Hacker News new | ask | show | jobs
by vardump 630 days ago
But with a fraction of CPU resources. Arduino Nano's Cortex M33 is overclocked at 135 MHz, while GBA's ARM7TDMI is running at mere 16.78 MHz.

ARM7TDMI takes 1-4 cycles to perform a simple 32bit x 32bit multiply, depending on the multiplier. I believe Cortex M33 takes just 1 cycle to do same. ARM7TDMI has no divide instruction and critically, no FPU that Quake requires.

GBA has only 32 kB of 0-wait state RAM (AKA internal working RAM). Versus 276 kB on the Arduino Nano.

GBA's 256 kB RAM block (external working RAM) has massive 6 cycle access time when loading a 32-bit value.

It's a true miracle someone managed to even get 1/3 of resolution on this weak hardware!

1 comments

I think the article says the same. The gba port is impressive.

I guess FPU would not be even required with 120 pix horizontal resolution.

CM33 does in a single cycle even more: 2 16 bits multiplications, addition and accumulation, for instance.

Still it is the first time the "full" Quake was ported in less than 300 kB.

Agreed on other counts except for FPU.

Quake performs one FPU divide per pixel for texture mapping perspective correction.

ARM7TDMI does not have any kind of divide, so perspective correction is tricky, even if it's just 120 px horizontally.

Afaik, Quake does not do one divide per pixel, it is in steps of 8 pixels (see dscan.c in winquake). Yes, there is non divide but instead of taking hundreds of cycles, tables and other approximations could be used. Of course, div/vdiv which take only 14 cycles or less are a strong boost on CM4/33.
Oh, it divides only once every 8 pixels and interpolates in between and still looks so good? I stand corrected.

By the way, it's "d_scan.c" for anyone who's trying to web search for it.

It means almost an order of magnitude less divisions (and additional calculations as well).

Quake had to do this because it would have been too much especially for a low-end Pentium when it was released in 1996. Yes it is not even noticeable, especially at low res.

Abrash did this in Quake because those divides are _Free_ when intervened with other code. Pentium FPU is pipelined, you can push FDIV, then FXCH to another data and do something else for a while instead of waiting for the result. The price is hand tuned assembly code that works fast only on Intel FPU in 1996. AMD caught up in 1998-99 finally implementing pipelined FDIV and 0 cycle FXCH.

https://www.phatcode.net/res/224/files/html/ch63/63-02.html

Depends on the textures used.
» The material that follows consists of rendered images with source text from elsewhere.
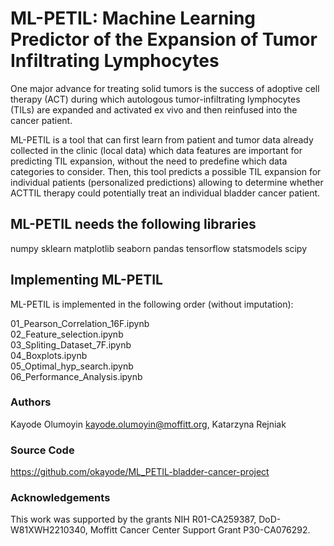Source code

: # ML-PETIL: Machine Learning Predictor of the Expansion of Tumor Infiltrating Lymphocytes

One major advance for treating solid tumors is the success of adoptive cell therapy (ACT) during which autologous tumor-infiltrating lymphocytes (TILs) are expanded and activated ex vivo and then reinfused into the cancer patient. 

ML-PETIL is a tool that can first learn from patient and tumor data already collected in the clinic (local data) which data features are important for predicting TIL expansion, without the need to predefine which data categories to consider. Then, this tool predicts a possible TIL expansion for individual patients (personalized predictions) allowing to determine whether ACTTIL therapy could potentially treat an individual bladder cancer patient.


## ML-PETIL needs the following libraries

numpy
sklearn
matplotlib
seaborn
pandas
tensorflow
statsmodels
scipy


## Implementing ML-PETIL

ML-PETIL is implemented in the following order (without imputation):

01_Pearson_Correlation_16F.ipynb  
02_Feature_selection.ipynb  
03_Spliting_Dataset_7F.ipynb  
04_Boxplots.ipynb  
05_Optimal_hyp_search.ipynb  
06_Performance_Analysis.ipynb


### Authors

Kayode Olumoyin kayode.olumoyin@moffitt.org, Katarzyna Rejniak 


### Source Code
https://github.com/okayode/ML_PETIL-bladder-cancer-project


### Acknowledgements

This work was supported by the grants NIH R01-CA259387, DoD-W81XWH2210340, Moffitt Cancer Center Support Grant P30-CA076292.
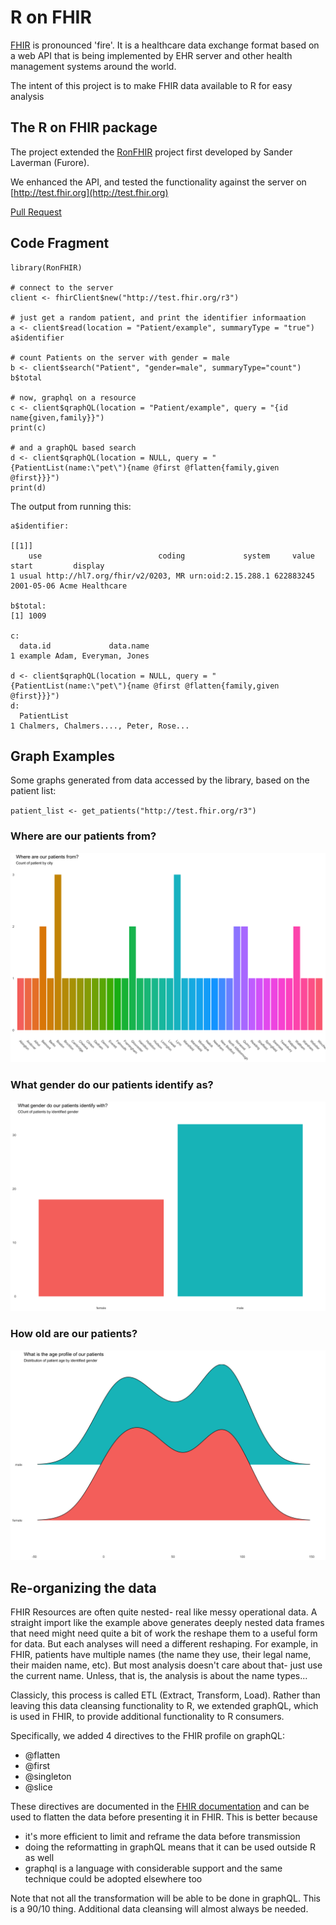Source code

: # R on FHIR 

[FHIR](http://hl7.org/fhir) is pronounced 'fire'. It is a healthcare data exchange format
based on a web API that is being implemented by EHR server and other health management 
systems around the world. 

The intent of this project is to make FHIR data available to R for easy analysis

## The R on FHIR package

The project extended the [RonFHIR](https://github.com/furore-fhir/RonFHIR) project 
first developed by Sander Laverman (Furore).

We enhanced the API, and tested the functionality against the server on 
[http://test.fhir.org](http://test.fhir.org)

[Pull Request](https://github.com/furore-fhir/RonFHIR/pull/1)

## Code Fragment

```
library(RonFHIR)

# connect to the server
client <- fhirClient$new("http://test.fhir.org/r3")

# just get a random patient, and print the identifier informaation
a <- client$read(location = "Patient/example", summaryType = "true")
a$identifier

# count Patients on the server with gender = male
b <- client$search("Patient", "gender=male", summaryType="count")
b$total

# now, graphql on a resource
c <- client$qraphQL(location = "Patient/example", query = "{id name{given,family}}")
print(c)

# and a graphQL based search
d <- client$qraphQL(location = NULL, query = "{PatientList(name:\"pet\"){name @first @flatten{family,given @first}}}")
print(d)

```

The output from running this:

```
a$identifier: 

[[1]]
    use                          coding             system     value      start         display
1 usual http://hl7.org/fhir/v2/0203, MR urn:oid:2.15.288.1 622883245 2001-05-06 Acme Healthcare

b$total:
[1] 1009

c:
  data.id             data.name
1 example Adam, Everyman, Jones

d <- client$qraphQL(location = NULL, query = "{PatientList(name:\"pet\"){name @first @flatten{family,given @first}}}")
d:
  PatientList
1 Chalmers, Chalmers...., Peter, Rose...

```

## Graph Examples

Some graphs generated from data accessed by the library, based on the patient list:

`patient_list <- get_patients("http://test.fhir.org/r3")`

### Where are our patients from?
![patient city chart](whereFrom.png)

### What gender do our patients identify as?
![patient gender](gender.png)

### How old are our patients?
![patient age gender](genderage.png)

## Re-organizing the data

FHIR Resources are often quite nested- real like messy operational data.
A straight import like the example above generates deeply nested data frames
that need might need quite a bit of work the reshape them to a useful 
form for data. But each analyses will need a different reshaping. For 
example, in FHIR, patients have multiple names (the name they use, 
their legal name, their maiden name, etc). But most analysis doesn't
care about that- just use the current name. Unless, that is, the 
analysis is about the name types...

Classicly, this process is called ETL (Extract, Transform, Load). Rather than
leaving this data cleansing functionality to R, we extended graphQL, which
is used in FHIR, to provide additional functionality to R consumers.

Specifically, we added 4 directives to the FHIR profile on graphQL:
* @flatten
* @first
* @singleton
* @slice

These directives are documented in the [FHIR documentation](http://build.fhir.org/graphql.html) and 
can be used to flatten the data before presenting it in FHIR. This is better because 
* it's more efficient to limit and reframe the data before transmission
* doing the reformatting in graphQL means that it can be used outside R as well
* graphql is a language with considerable support and the same technique could be adopted elsewhere too

Note that not all the transformation will be able to be done in graphQL. This is a 90/10 thing.
Additional data cleansing will almost always be needed.



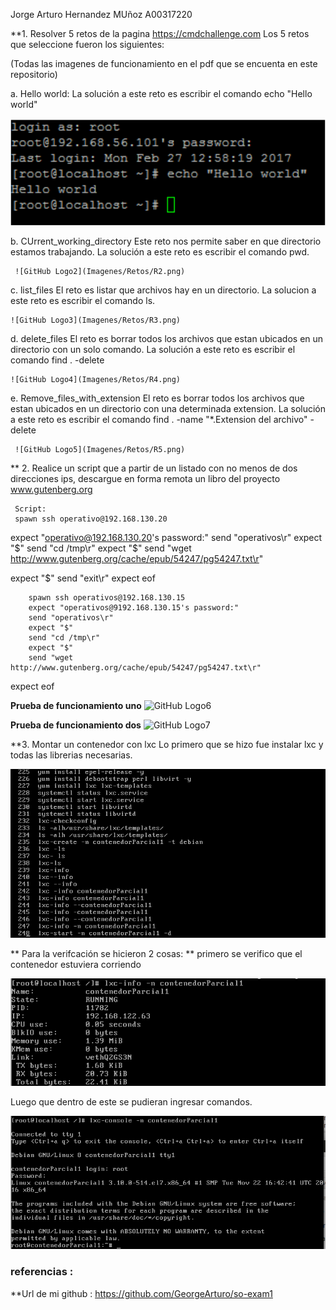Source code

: 
Jorge Arturo Hernandez MUñoz
A00317220

**1. Resolver 5 retos de la pagina https://cmdchallenge.com
Los 5 retos que seleccione fueron los siguientes:

(Todas las imagenes de funcionamiento en el pdf que se encuenta en este repositorio)

  a. Hello world:
  La solución a este reto es escribir el comando echo "Hello world"
  
  ![GitHub Logo](Imagenes/Retos/R1.png)
     
  b. CUrrent_working_directory
     Este reto nos permite saber en que directorio estamos trabajando.
     La solución a este reto es escribir el comando pwd.
     
     ![GitHub Logo2](Imagenes/Retos/R2.png)
     
  c. list_files
     El reto es listar que archivos hay en un directorio.
     La solucion a este reto es escribir el comando ls.
     
    ![GitHub Logo3](Imagenes/Retos/R3.png)

  d. delete_files
     El reto es borrar todos los archivos que estan ubicados en un directorio con un solo comando.
     La solución a este reto es escribir el comando find . -delete
     
    ![GitHub Logo4](Imagenes/Retos/R4.png)
     
  e. Remove_files_with_extension
     El reto es borrar todos los archivos que estan ubicados en un directorio con una determinada extension.
     La solución a este reto es escribir el comando find . -name "*.Extension del archivo" -delete
     
     ![GitHub Logo5](Imagenes/Retos/R5.png)
     

**  2. Realice un script que a partir de un listado con no menos de dos direcciones ips, descargue en forma remota un libro del 
     proyecto www.gutenberg.org

     Script:
     spawn ssh operativo@192.168.130.20


expect "operativo@192.168.130.20's password:"
send "operativos\r"
expect "$"
send "cd /tmp\r"
expect "$"
send  "wget http://www.gutenberg.org/cache/epub/54247/pg54247.txt\r"

expect "$"
send "exit\r"
expect eof

        spawn ssh operativos@192.168.130.15
        expect "operativos@9192.168.130.15's password:"
        send "operativos\r"
        expect "$"
        send "cd /tmp\r"
        expect "$"
        send "wget http://www.gutenberg.org/cache/epub/54247/pg54247.txt\r"

expect eof

**Prueba de funcionamiento uno**
![GitHub Logo6](Imagenes/Scripts/func1.png)

**Prueba de funcionamiento dos**
![GitHub Logo7](Imagenes/Scripts/func2.png)


**3. Montar un contenedor con lxc 
  Lo primero que se hizo fue instalar lxc y todas las librerias necesarias.
  
![GitHub Logo8](Imagenes/Contenedor/instalacion1.png)
  
**  Para la verifcación se hicieron 2 cosas:
 ** primero se verifico que el contenedor estuviera corriendo  
 
 ![GitHub Logo9](Imagenes/Contenedor/c1.png)
  
  Luego que dentro de este se pudieran ingresar comandos.
 
 ![GitHub Logo10](Imagenes/Contenedor/c2.png)




### referencias :  

**Url de mi github : https://github.com/GeorgeArturo/so-exam1

   
    
   
   
   
    
      
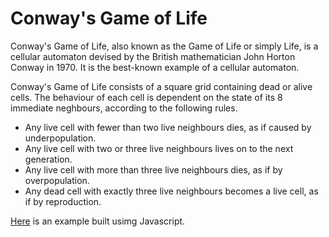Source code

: # Conway's Game of Life

Conway's Game of Life, also known as the Game of Life or simply Life, is a cellular automaton devised by the British mathematician John Horton Conway in 1970. It is the best-known example of a cellular automaton.

Conway's Game of Life consists of a square grid containing dead or alive cells. The behaviour of each cell is dependent on the state of its 8 immediate neghbours, according to the following rules.

* Any live cell with fewer than two live neighbours dies, as if caused by underpopulation.
* Any live cell with two or three live neighbours lives on to the next generation.
* Any live cell with more than three live neighbours dies, as if by overpopulation.
* Any dead cell with exactly three live neighbours becomes a live cell, as if by reproduction.

[Here](https://game-of-life.developersworkspace.co.za/) is an example built usimg Javascript.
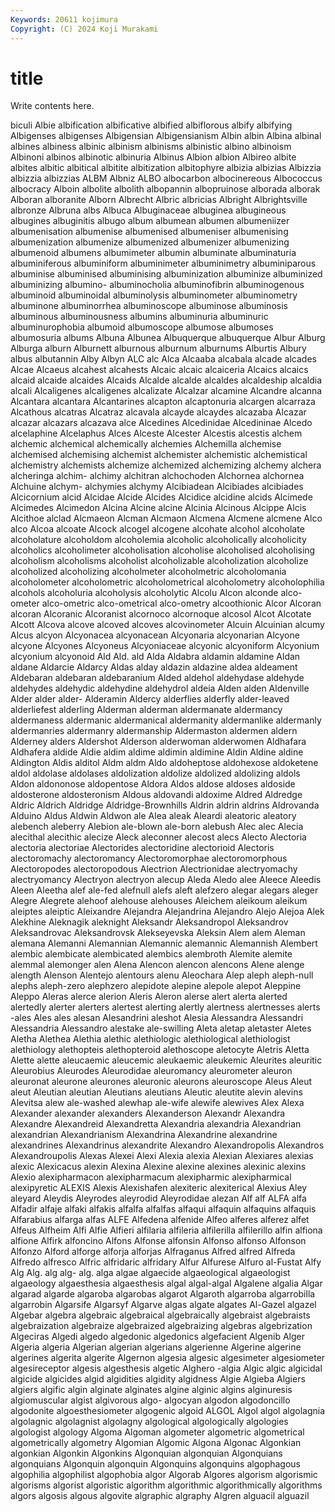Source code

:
 ```yaml
---
Keywords: 20611 kojimura
Copyright: (C) 2024 Koji Murakami
---
```


# title

Write contents here.



biculi
Albie albification albificative albified albiflorous albify albifying Albigenses albigenses Albigensian
Albigensianism Albin albin Albina albinal albines albiness albinic albinism albinisms
albinistic albino albinoism Albinoni albinos albinotic albinuria Albinus Albion albion
Albireo albite albites albitic albitical albitite albitization albitophyre albizia albizias
Albizzia albizzia albizzias ALBM Albniz ALBO albocarbon albocinereous Albococcus albocracy
Alboin albolite albolith albopannin albopruinose alborada alborak Alboran alboranite Alborn
Albrecht Albric albricias Albright Albrightsville albronze Albruna albs Albuca Albuginaceae
albuginea albugineous albugines albuginitis albugo album albumean albumen albumeniizer albumenisation
albumenise albumenised albumeniser albumenising albumenization albumenize albumenized albumenizer albumenizing albumenoid
albumens albumimeter albumin albuminate albuminaturia albuminiferous albuminiform albuminimeter albuminimetry albuminiparous
albuminise albuminised albuminising albuminization albuminize albuminized albuminizing albumino- albuminocholia albuminofibrin
albuminogenous albuminoid albuminoidal albuminolysis albuminometer albuminometry albuminone albuminorrhea albuminoscope albuminose
albuminosis albuminous albuminousness albumins albuminuria albuminuric albuminurophobia albumoid albumoscope albumose
albumoses albumosuria albums Albuna Albunea Albuquerque albuquerque Albur Alburg Alburga
alburn Alburnett alburnous alburnum alburnums Alburtis Albury albus albutannin Alby
Albyn ALC alc Alca Alcaaba alcabala alcade alcades Alcae Alcaeus
alcahest alcahests Alcaic alcaic alcaiceria Alcaics alcaics alcaid alcaide alcaides
Alcaids Alcalde alcalde alcaldes alcaldeship alcaldia alcali Alcaligenes alcaligenes alcalizate
Alcalzar alcamine Alcandre alcanna Alcantara alcantara Alcantarines alcapton alcaptonuria alcargen
alcarraza Alcathous alcatras Alcatraz alcavala alcayde alcaydes alcazaba Alcazar alcazar
alcazars alcazava alce Alcedines Alcedinidae Alcedininae Alcedo alcelaphine Alcelaphus Alces
Alceste Alcester Alcestis alcestis alchem alchemic alchemical alchemically alchemies Alchemilla
alchemise alchemised alchemising alchemist alchemister alchemistic alchemistical alchemistry alchemists alchemize
alchemized alchemizing alchemy alchera alcheringa alchim- alchimy alchitran alchochoden Alchornea
alchornea Alchuine alchym- alchymies alchymy Alcibiadean Alcibiades alcibiades Alcicornium alcid
Alcidae Alcide Alcides Alcidice alcidine alcids Alcimede Alcimedes Alcimedon Alcina
Alcine alcine Alcinia Alcinous Alcippe Alcis Alcithoe alclad Alcmaeon Alcman
Alcmaon Alcmena Alcmene alcmene Alco alco Alcoa alcoate Alcock alcogel
alcogene alcohate alcohol alcoholate alcoholature alcoholdom alcoholemia alcoholic alcoholically alcoholicity
alcoholics alcoholimeter alcoholisation alcoholise alcoholised alcoholising alcoholism alcoholisms alcoholist alcoholizable
alcoholization alcoholize alcoholized alcoholizing alcoholmeter alcoholmetric alcoholomania alcoholometer alcoholometric alcoholometrical
alcoholometry alcoholophilia alcohols alcoholuria alcoholysis alcoholytic Alcolu Alcon alconde alco-ometer
alco-ometric alco-ometrical alco-ometry alcoothionic Alcor Alcoran alcoran Alcoranic Alcoranist alcornoco
alcornoque alcosol Alcot Alcotate Alcott Alcova alcove alcoved alcoves alcovinometer
Alcuin Alcuinian alcumy Alcus alcyon Alcyonacea alcyonacean Alcyonaria alcyonarian Alcyone
alcyone Alcyones Alcyoneus Alcyoniaceae alcyonic alcyoniform Alcyonium alcyonium alcyonoid Ald
Ald. ald Alda Aldabra aldamin aldamine Aldan aldane Aldarcie Aldarcy
Aldas alday aldazin aldazine aldea aldeament Aldebaran aldebaran aldebaranium Alded
aldehol aldehydase aldehyde aldehydes aldehydic aldehydine aldehydrol aldeia Alden alden
Aldenville Alder alder alder- Alderamin Aldercy alderflies alderfly alder-leaved alderliefest
alderling Alderman alderman aldermanate aldermancy aldermaness aldermanic aldermanical aldermanity aldermanlike
aldermanly aldermanries aldermanry aldermanship Aldermaston aldermen aldern Alderney alders Aldershot
Alderson alderwoman alderwomen Aldhafara Aldhafera aldide Aldie aldim aldime aldimin
aldimine Aldin Aldine aldine Aldington Aldis alditol Aldm aldm Aldo
aldoheptose aldohexose aldoketene aldol aldolase aldolases aldolization aldolize aldolized aldolizing
aldols Aldon aldononose aldopentose Aldora Aldos aldose aldoses aldoside aldosterone
aldosteronism Aldous aldovandi aldoxime Aldred Aldredge Aldric Aldrich Aldridge Aldridge-Brownhills
Aldrin aldrin aldrins Aldrovanda Alduino Aldus Aldwin Aldwon ale Alea
aleak Aleardi aleatoric aleatory alebench aleberry Alebion ale-blown ale-born alebush
Alec alec Alecia alecithal alecithic alecize Aleck aleconner alecost alecs
Alecto Alectoria alectoria alectoriae Alectorides alectoridine alectorioid Alectoris alectoromachy alectoromancy
Alectoromorphae alectoromorphous Alectoropodes alectoropodous Alectrion Alectrionidae alectryomachy alectryomancy Alectryon alectryon
alecup Aleda Aledo alee Aleece Aleedis Aleen Aleetha alef ale-fed
alefnull alefs aleft alefzero alegar alegars aleger Alegre Alegrete alehoof
alehouse alehouses Aleichem aleikoum aleikum aleiptes aleiptic Aleixandre Alejandra Alejandrina
Alejandro Alejo Alejoa Alek Alekhine Aleknagik aleknight Aleksandr Aleksandropol Aleksandrov
Aleksandrovac Aleksandrovsk Alekseyevska Aleksin Alem alem Aleman alemana Alemanni Alemannian
Alemannic alemannic Alemannish Alembert alembic alembicate alembicated alembics alembroth Alemite
alemite alemmal alemonger alen Alena Alencon alencon alencons Alene alenge
alength Alenson Alentejo alentours alenu Aleochara Alep aleph aleph-null alephs
aleph-zero alephzero alepidote alepine alepole alepot Aleppine Aleppo Aleras alerce
alerion Aleris Aleron alerse alert alerta alerted alertedly alerter alerters
alertest alerting alertly alertness alertnesses alerts -ales Ales ales alesan
Alesandrini aleshot Alesia Alessandra Alessandri Alessandria Alessandro alestake ale-swilling Aleta
aletap aletaster Aletes Aletha Alethea Alethia alethic alethiologic alethiological alethiologist
alethiology alethopteis alethopteroid alethoscope aletocyte Aletris Aletta Alette alette aleucaemic
aleucemic aleukaemic aleukemic Aleurites aleuritic Aleurobius Aleurodes Aleurodidae aleuromancy aleurometer
aleuron aleuronat aleurone aleurones aleuronic aleurons aleuroscope Aleus Aleut aleut
Aleutian aleutian Aleutians aleutians Aleutic aleutite alevin alevins Alevitsa alew
ale-washed alewhap ale-wife alewife alewives Alex Alexa Alexander alexander alexanders
Alexanderson Alexandr Alexandra Alexandre Alexandreid Alexandretta Alexandria alexandria Alexandrian alexandrian
Alexandrianism Alexandrina Alexandrine alexandrine alexandrines Alexandrinus alexandrite Alexandro Alexandropolis Alexandros
Alexandroupolis Alexas Alexei Alexi Alexia alexia Alexian Alexiares alexias alexic
Alexicacus alexin Alexina Alexine alexine alexines alexinic alexins Alexio alexipharmacon
alexipharmacum alexipharmic alexipharmical alexipyretic ALEXIS Alexis Alexishafen alexiteric alexiterical Alexius
Aley aleyard Aleydis Aleyrodes aleyrodid Aleyrodidae alezan Alf alf ALFA
alfa Alfadir alfaje alfaki alfakis alfalfa alfalfas alfaqui alfaquin alfaquins
alfaquis Alfarabius alfarga alfas ALFE Alfedena alfenide Alfeo alferes alferez
alfet Alfeus Alfheim Alfi Alfie Alfieri alfilaria alfileria alfilerilla alfilerillo
alfin alfiona alfione Alfirk alfoncino Alfons Alfonse alfonsin Alfonso alfonso
Alfonson Alfonzo Alford alforge alforja alforjas Alfraganus Alfred alfred Alfreda
Alfredo alfresco Alfric alfridaric alfridary Alfur Alfurese Alfuro al-Fustat Alfy
Alg Alg. alg alg- alg. alga algae algaecide algaeological algaeologist
algaeology algaesthesia algaesthesis algal algal-algal Algalene algalia Algar algarad algarde
algaroba algarobas algarot Algaroth algarroba algarrobilla algarrobin Algarsife Algarsyf Algarve
algas algate algates Al-Gazel algazel Algebar algebra algebraic algebraical algebraically
algebraist algebraists algebraization algebraize algebraized algebraizing algebras algebrization Algeciras Algedi
algedo algedonic algedonics algefacient Algenib Alger Algeria algeria Algerian algerian
algerians algerienne Algerine algerine algerines algerita algerite Algernon algesia algesic
algesimeter algesiometer algesireceptor algesis algesthesis algetic Alghero -algia Algic algic
algicidal algicide algicides algid algidities algidity algidness Algie Algieba Algiers
algiers algific algin alginate alginates algine alginic algins alginuresis algiomuscular
algist algivorous algo- algocyan algodon algodoncillo algodonite algoesthesiometer algogenic algoid
ALGOL Algol algol algolagnia algolagnic algolagnist algolagny algological algologically algologies
algologist algology Algoma Algoman algometer algometric algometrical algometrically algometry Algomian
Algomic Algona Algonac Algonkian algonkian Algonkin Algonkins Algonquian algonquian Algonquians
algonquians Algonquin algonquin Algonquins algonquins algophagous algophilia algophilist algophobia algor
Algorab Algores algorism algorismic algorisms algorist algoristic algorithm algorithmic algorithmically
algorithms algors algosis algous algovite algraphic algraphy Algren alguacil alguazil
High contrast textures with vertical lines (e.g. dark wood on bright wall) would make the distortion very visible even at 320x200. However most of the game's textures are not like that.

There are some user made maps however where this can be seen (e.g. i remember playing a map which was supposed to be inside a fantasy town and it used a bunch of wood-on-wall textures that made the distortion apparent).